> I did not wish to imply that "Swiss Gaulish" survived _long_ after
>other varieties of continental Celtic. I just remember having read
>some papers on Swiss toponymy which suggested that a Celtic dialect
>survived there into _fairly_ late times (presumably in mixed Gallo-
>Roman communities), developing phonologically in a way that partly
>parallelled the evolution of Brittonic. I can't give you the exact
>references now but perhaps I'll be able to locate them later.
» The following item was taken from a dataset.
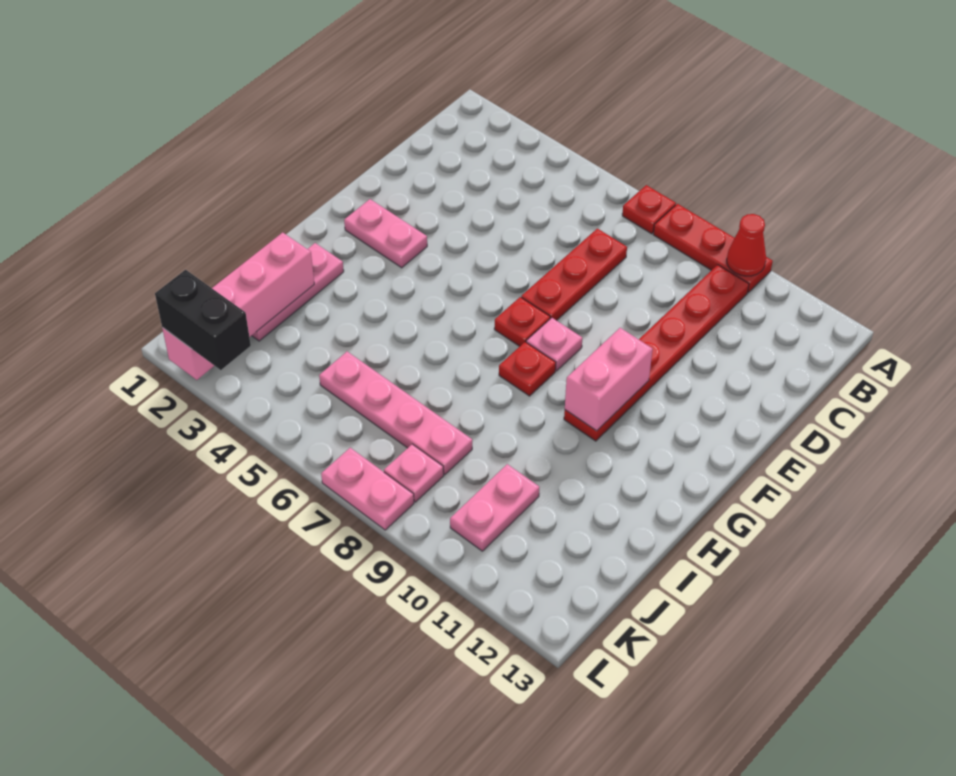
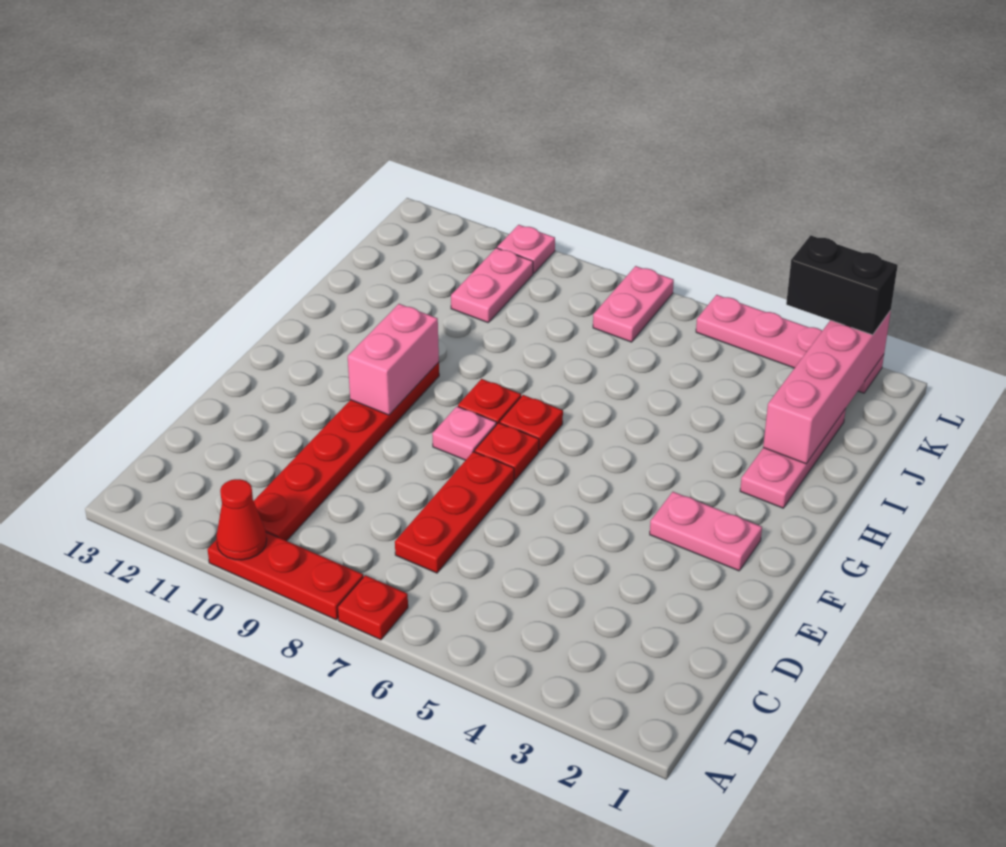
none -> red 1x1 plate [500,395,563,451]
pink 1x4 plate [319,352,472,475] -> pink 1x4 plate moved to [696,295,884,393]
pink 1x1 plate [384,444,444,502] -> pink 1x1 plate moved to [497,225,555,273]
pink 1x2 plate [321,448,414,530] -> pink 1x2 plate turned to [593,266,674,342]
I am
>sure the Alemannic and Frankish conquests in Switzerland put an end
>to whatever traces of Celticity may have survived there, and that by
>the sixth century or so there were no Celtic-speakers in Helvetia.
There's a small discussion of this, with bibliography, in Joshua
Whatough's "Dialects of Ancient Gaul" (though it is quite out of date
now - I am sure that there has been more written in the subject in
the journals since the DAG was written).
> Chris Gwinn certainly knows a lot more about these things than I
do, so I hope he finds the time to comment.
You seem to have summarized it quite nicely - I suspect that I know
no more than you on this subject! :)
I think that you made an important point in saying that the system of
mutations wasn't funtional yet in the ancient period (though there is
certainly some evidence for lenition in late Gaulish at least), thus
it wasn't recorded in ancient inscriptions. The mutation system as it
exists in the Brittonic and Goidelic branches from the medieval
period onward is a relic of the lost gender/case system (which both
branches lost at roughly the same time - the middle of the first
milennium AD - prior to then the Giodelic and Brittonic branches were
not significantly different from one another).
The British and Irish were also not isolated from one another, despie
speaking different Celtic dialects - there was a lot of interaction
and settlement going on in both directions - so it is not very
surprising that the Brittonic and Goidelic branches would share some
innovations not found in Continental Celtic.